Although its price has dipped substantially, Capricor Therapeutics may still be sending strong sell signals at present with a price-to-sales (or "P/S") ratio of 22.7x, when you consider almost half of the companies in the Biotechs industry in the United States have P/S ratios under 9.7x and even P/S lower than 3x aren't out of the ordinary. Nonetheless, we'd need to dig a little deeper to determine if there is a rational basis for the highly elevated P/S.
Check out our latest analysis for Capricor Therapeutics
How Has Capricor Therapeutics Performed Recently?
Recent times haven't been great for Capricor Therapeutics as its revenue has been rising slower than most other companies. It might be that many expect the uninspiring revenue performance to recover significantly, which has kept the P/S ratio from collapsing. If not, then existing shareholders may be very nervous about the viability of the share price.
If you'd like to see what analysts are forecasting going forward, you should check out our free report on Capricor Therapeutics.Do Revenue Forecasts Match The High P/S Ratio?
There's an inherent assumption that a company should far outperform the industry for P/S ratios like Capricor Therapeutics' to be considered reasonable.
If we review the last year of revenue growth, the company posted a terrific increase of 65%. Spectacularly, three year revenue growth has ballooned by several orders of magnitude, thanks in part to the last 12 months of revenue growth. Accordingly, shareholders would have been over the moon with those medium-term rates of revenue growth.
Looking ahead now, revenue is anticipated to climb by 90% each year during the coming three years according to the seven analysts following the company. That's shaping up to be materially lower than the 141% per annum growth forecast for the broader industry.

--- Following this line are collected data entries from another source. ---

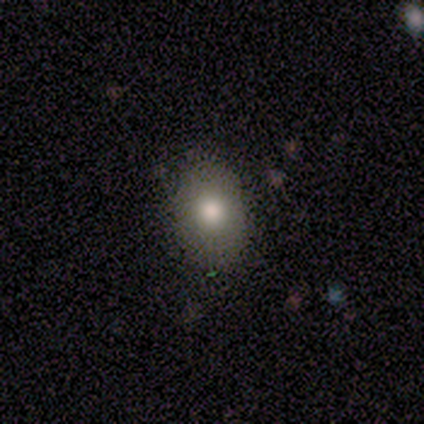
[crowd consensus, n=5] A smooth galaxy with no disk features (80%) that is in between round and cigar-shaped (100%). Merging: none (100%).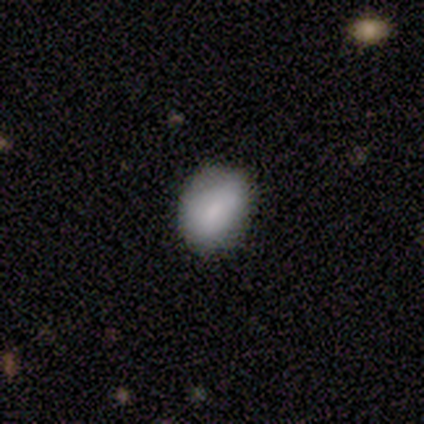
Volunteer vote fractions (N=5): A smooth galaxy with no disk features (100%) that is round (60%). Merging: none (80%).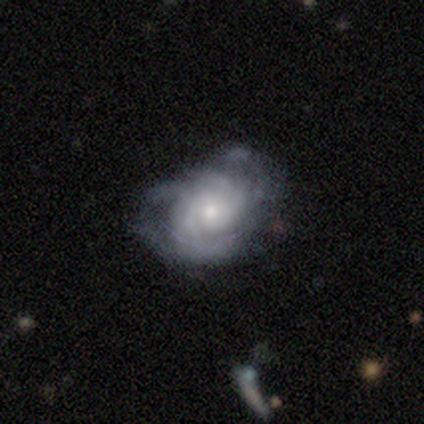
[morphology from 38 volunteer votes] Overall: featured or disk (79%). Edge-on disk: no (100%). Bar: no (77%). Spiral arms: yes (90%). Spiral arm count: can't tell (48%; 3 22%). Spiral winding: tight (56%; medium 30%). Bulge size: moderate (50%; small 43%). Merging: none (49%; major disturbance 26%).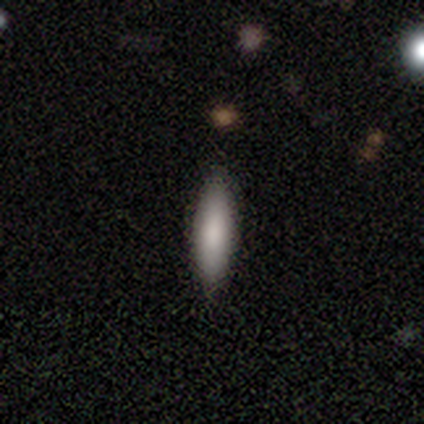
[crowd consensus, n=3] Overall: smooth (67%; star or artifact 33%). How rounded: cigar-shaped (100%). Merging: none (100%).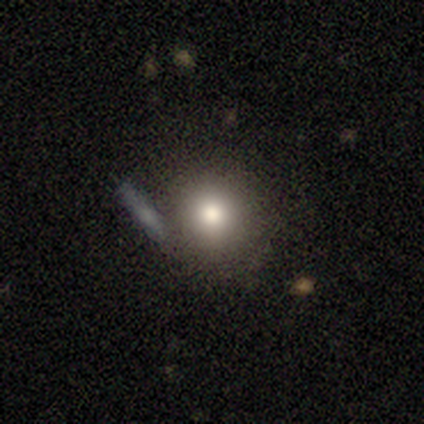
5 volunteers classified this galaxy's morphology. Volunteers were most divided on "smooth or featured": smooth: 80%, featured or disk: 20%, star or artifact: 0%. More confident: how rounded — round (100%); merging — none (80%).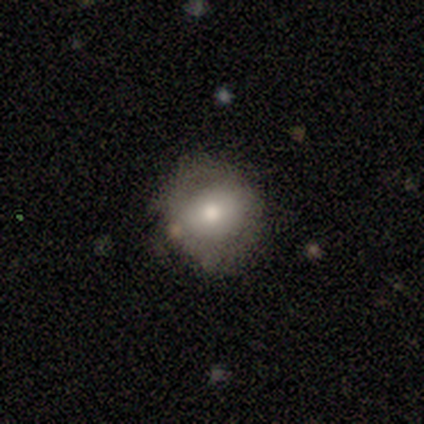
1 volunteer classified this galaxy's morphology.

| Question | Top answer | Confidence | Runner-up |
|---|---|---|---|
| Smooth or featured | featured or disk | 100% | — |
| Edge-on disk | no | 100% | — |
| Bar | no | 100% | — |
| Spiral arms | no | 100% | — |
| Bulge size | moderate | 100% | — |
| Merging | none | 100% | — |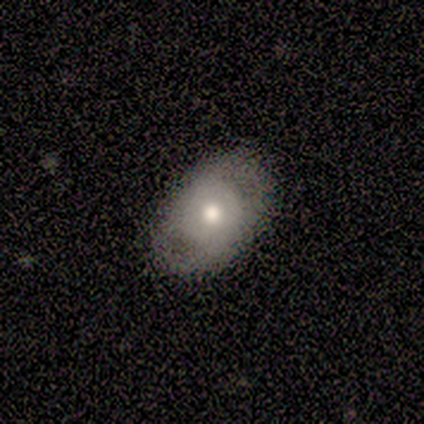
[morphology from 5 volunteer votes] type=featured or disk (60%); edge-on=no (100%); bar=no (100%); spiral arms=no (67%); bulge=moderate (100%); merging=none (100%).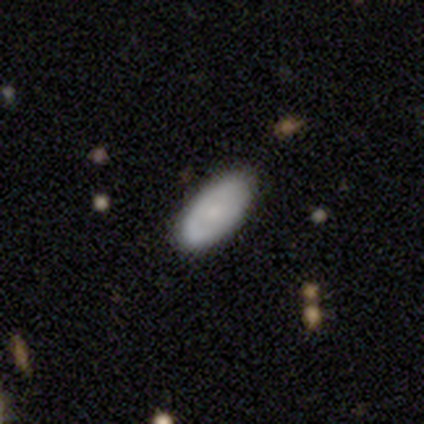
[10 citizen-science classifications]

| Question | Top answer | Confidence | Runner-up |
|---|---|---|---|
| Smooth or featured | smooth | 60% | featured or disk (40%) |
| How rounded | in between | 100% | — |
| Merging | none | 70% | minor disturbance (30%) |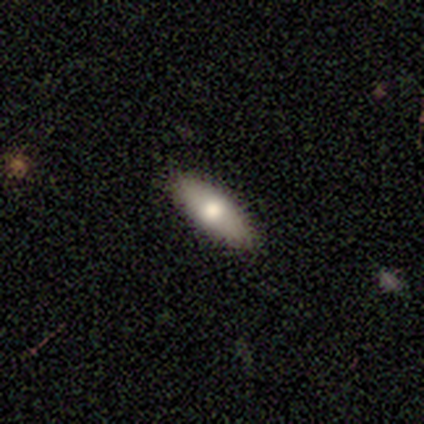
Overall: smooth (72%). How rounded: in between (75%). Merging: none (87%).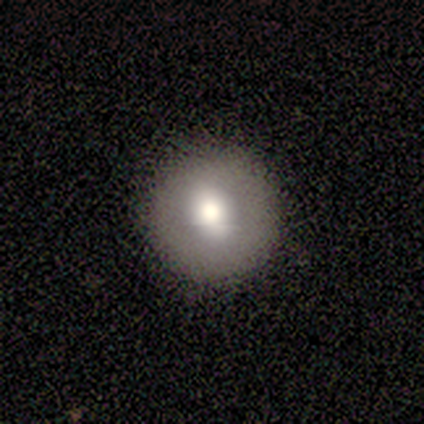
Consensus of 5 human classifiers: smooth 80%, featured or disk 20%, star or artifact 0%. Down the decision tree: how rounded — round (100%); merging — none (100%).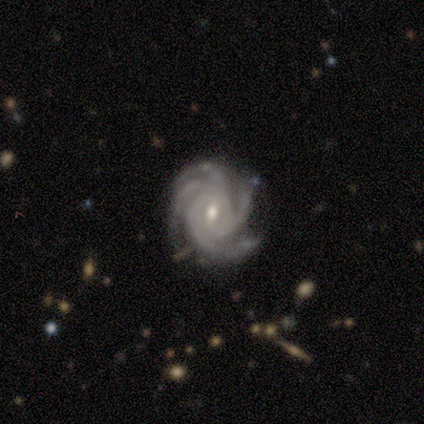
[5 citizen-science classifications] This is clearly a featured or disk galaxy (100%). It is clearly not viewed edge-on (80%). Bar: likely weak (75%). Spiral arm pattern: clearly yes (100%). Spiral arm count: likely 4 (75%). Spiral winding: likely tight (75%). Central bulge: likely moderate (75%). Merging: clearly none (80%).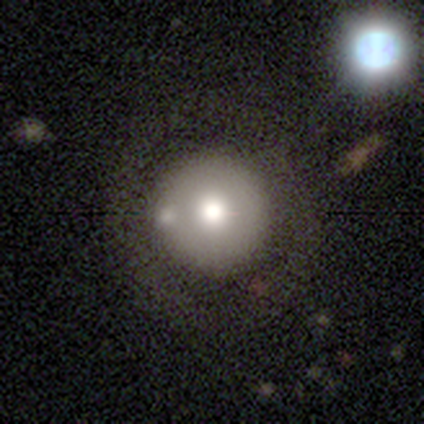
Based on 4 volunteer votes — This is clearly a smooth galaxy (100%). How rounded: clearly round (100%). Merging: likely none (75%).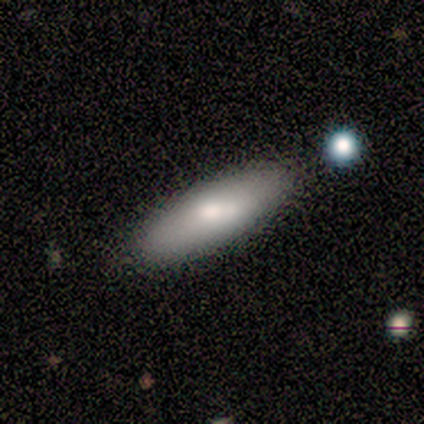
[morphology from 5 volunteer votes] A smooth galaxy with no disk features (80%) that is cigar-shaped (75%). Merging: none (80%).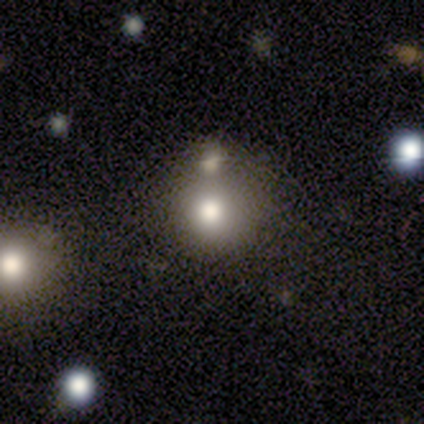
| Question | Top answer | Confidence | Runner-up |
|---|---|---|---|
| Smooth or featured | smooth | 100% | — |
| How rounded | round | 100% | — |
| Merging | none | 50% | tied: minor disturbance (50%) |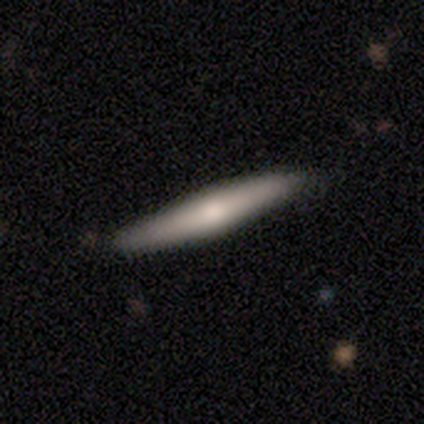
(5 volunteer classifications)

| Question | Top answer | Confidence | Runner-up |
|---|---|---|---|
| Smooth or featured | smooth | 40% | tied: featured or disk (40%) |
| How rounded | cigar-shaped | 100% | — |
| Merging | none | 75% | major disturbance (25%) |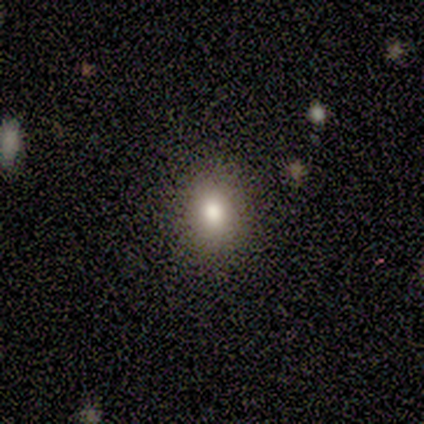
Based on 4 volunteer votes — Smooth or featured: smooth — 75% (star or artifact — 25%)
How rounded: in between — 100%
Merging: none — 100%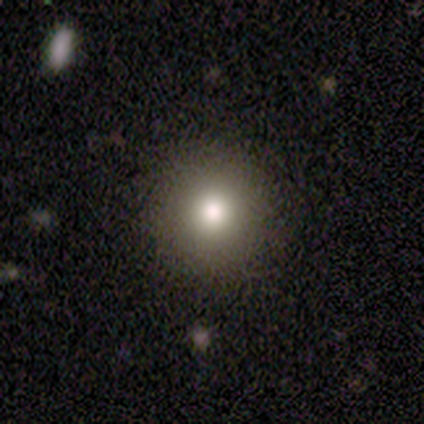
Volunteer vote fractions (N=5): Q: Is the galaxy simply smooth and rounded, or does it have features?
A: smooth — 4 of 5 (80%).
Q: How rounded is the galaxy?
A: round — 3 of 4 (75%).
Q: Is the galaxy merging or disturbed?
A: none — 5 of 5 (100%).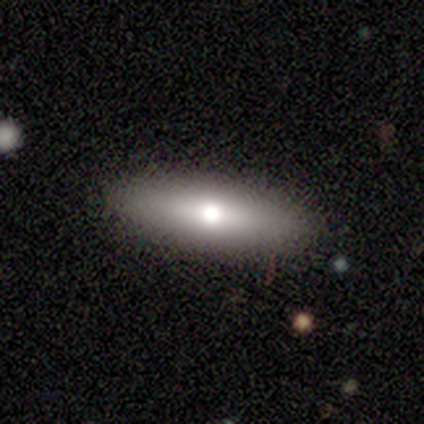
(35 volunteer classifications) smooth-or-featured: smooth: 57% | featured or disk: 34% | star or artifact: 9%
  how-rounded: cigar-shaped: 55% | in between: 45% | round: 0%
  merging: none: 97% | merger: 3% | minor disturbance: 0% | major disturbance: 0%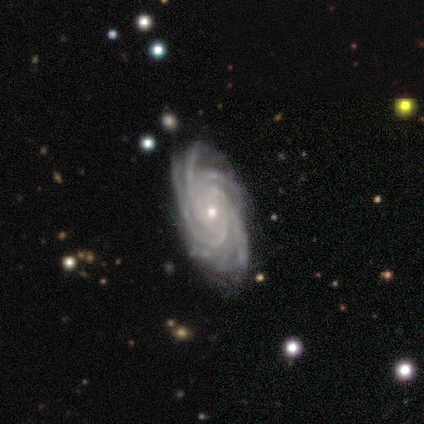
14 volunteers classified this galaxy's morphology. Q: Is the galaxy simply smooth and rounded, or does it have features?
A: featured or disk — 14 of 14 (100%).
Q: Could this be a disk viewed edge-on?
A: no — 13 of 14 (93%).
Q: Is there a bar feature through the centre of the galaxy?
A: no — 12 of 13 (92%).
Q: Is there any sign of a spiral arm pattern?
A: yes — 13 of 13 (100%).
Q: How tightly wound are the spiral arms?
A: tight — 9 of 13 (69%).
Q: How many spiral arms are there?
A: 4 — 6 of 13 (46%).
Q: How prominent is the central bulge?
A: small — 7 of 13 (54%).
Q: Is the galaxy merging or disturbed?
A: none — 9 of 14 (64%).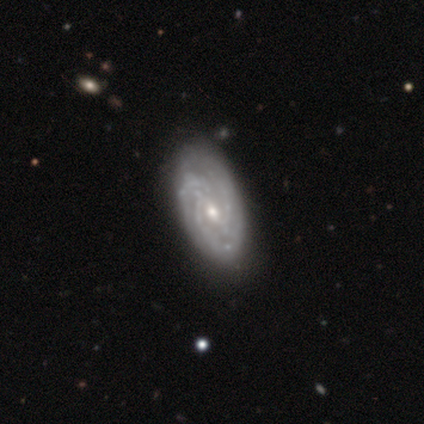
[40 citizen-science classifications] featured or disk 90%, smooth 8%, star or artifact 2%. Down the decision tree: edge-on disk — no (100%); bar — weak (64%); spiral arms — yes (100%); spiral arm count — 3 (50%); spiral winding — tight (58%); bulge size — moderate (64%); merging — none (67%).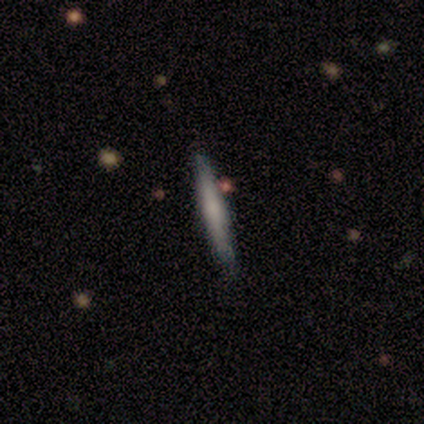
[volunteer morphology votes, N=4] This is clearly a smooth galaxy (100%). How rounded: clearly cigar-shaped (100%). Merging: likely none (75%).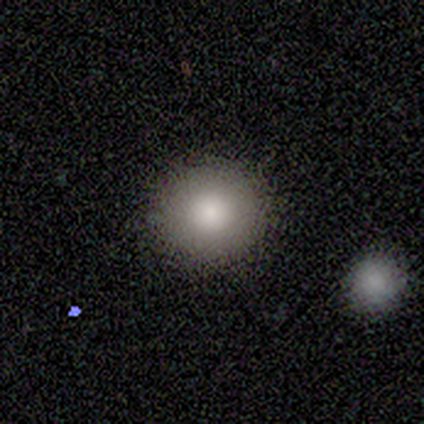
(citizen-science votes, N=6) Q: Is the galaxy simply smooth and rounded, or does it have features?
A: smooth — 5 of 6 (83%).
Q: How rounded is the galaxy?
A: round — 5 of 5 (100%).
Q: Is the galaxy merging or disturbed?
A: none — 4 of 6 (67%).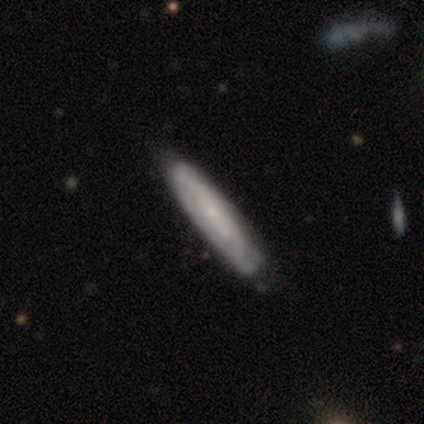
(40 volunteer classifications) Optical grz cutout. It shows a featured or disk galaxy (62%) viewed edge-on (52%) with no central bulge (46%, tied with rounded). Merging: none (80%).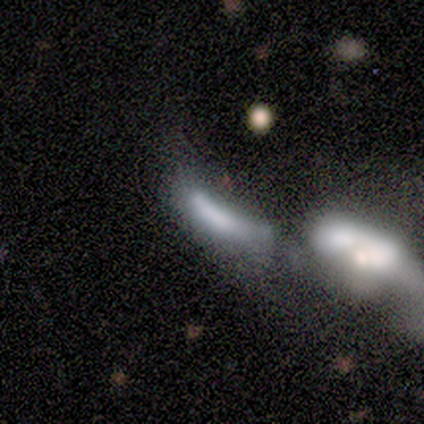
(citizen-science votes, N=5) Smooth or featured: smooth — 80% (star or artifact — 20%)
How rounded: cigar-shaped — 50% (round — 25%)
Merging: major disturbance — 50% (tied with merger — 50%)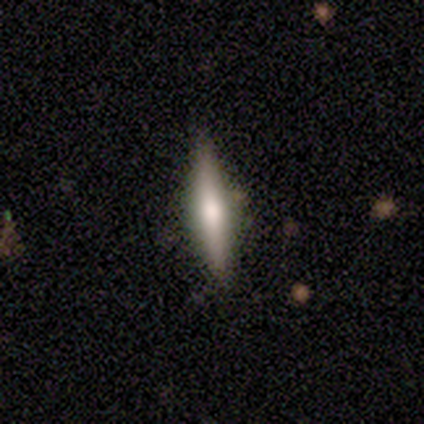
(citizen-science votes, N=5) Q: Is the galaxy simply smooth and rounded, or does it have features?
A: smooth — 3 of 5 (60%).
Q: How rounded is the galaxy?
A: cigar-shaped — 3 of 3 (100%).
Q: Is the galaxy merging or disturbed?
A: none — 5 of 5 (100%).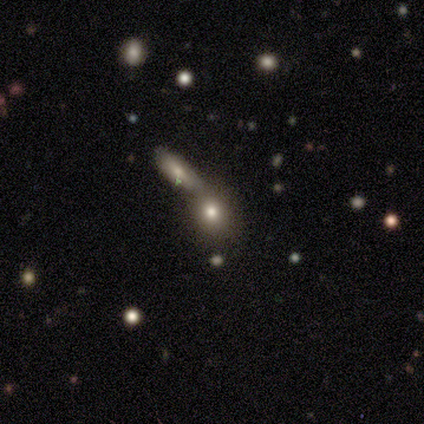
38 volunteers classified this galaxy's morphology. smooth 61%, featured or disk 21%, star or artifact 18%. Down the decision tree: how rounded — round (52%); merging — none (55%).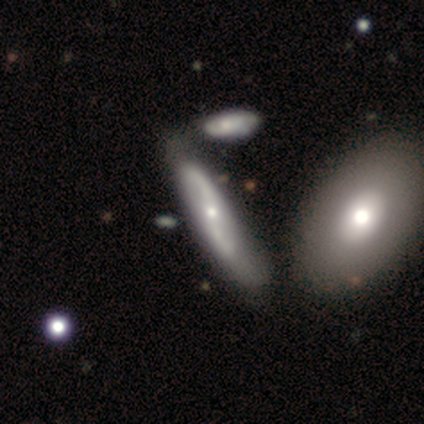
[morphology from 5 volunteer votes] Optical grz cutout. It shows a featured or disk galaxy (80%) with a strong bar (67%), 2 (100%) loose (100%) spiral arms (100%) and a small central bulge (67%). Merging: merger (60%).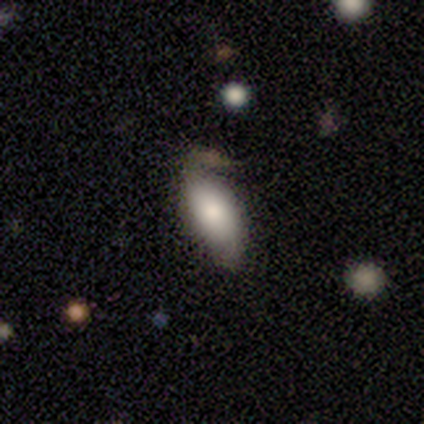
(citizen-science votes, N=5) A smooth galaxy with no disk features (80%) that is in between round and cigar-shaped (100%).

Vote fractions:
- Smooth or featured? smooth: 80% / featured or disk: 20% / star or artifact: 0%
- How rounded? in between: 100% / round: 0% / cigar-shaped: 0%
- Merging? none: 80% / major disturbance: 20% / minor disturbance: 0% / merger: 0%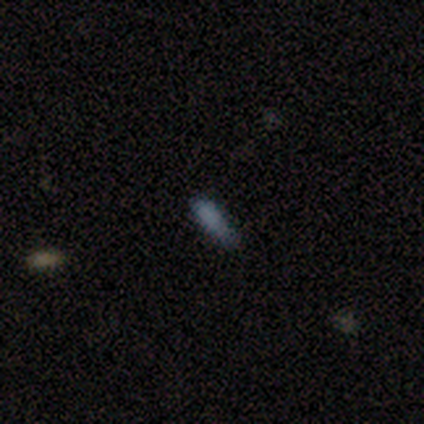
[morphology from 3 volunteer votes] This is likely a star or artifact rather than a galaxy (67%).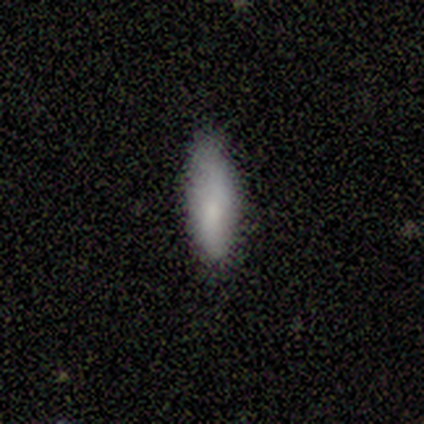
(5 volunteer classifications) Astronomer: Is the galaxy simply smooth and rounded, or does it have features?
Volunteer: smooth — 100%.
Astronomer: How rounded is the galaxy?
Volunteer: cigar-shaped — 60% (runner-up: in between, 40%).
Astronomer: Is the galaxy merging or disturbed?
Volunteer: none — 80%.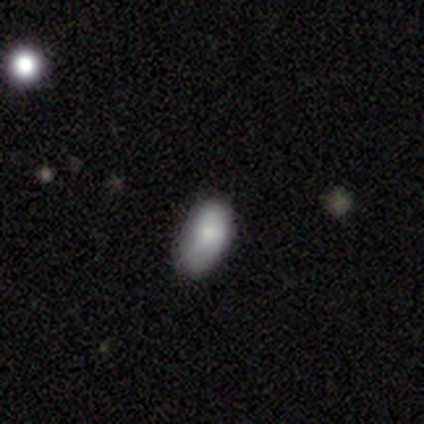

With this information, we find it concerning that Capricor Therapeutics is trading at a P/S higher than the industry. It seems most investors are hoping for a turnaround in the company's business prospects, but the analyst cohort is not so confident this will happen. Only the boldest would assume these prices are sustainable as this level of revenue growth is likely to weigh heavily on the share price eventually.
The Bottom Line On Capricor Therapeutics' P/S
Capricor Therapeutics' shares may have suffered, but its P/S remains high. It's argued the price-to-sales ratio is an inferior measure of value within certain industries, but it can be a powerful business sentiment indicator.
Despite analysts forecasting some poorer-than-industry revenue growth figures for Capricor Therapeutics, this doesn't appear to be impacting the P/S in the slightest. When we see a weak revenue outlook, we suspect the share price faces a much greater risk of declining, bringing back down the P/S figures. At these price levels, investors should remain cautious, particularly if things don't improve.
You should always think about risks. Case in point, we've spotted 1 warning sign for Capricor Therapeutics you should be aware of.
It's important to make sure you look for a great company, not just the first idea you come across. So if growing profitability aligns with your idea of a great company, take a peek at this free list of interesting companies with strong recent earnings growth (and a low P/E).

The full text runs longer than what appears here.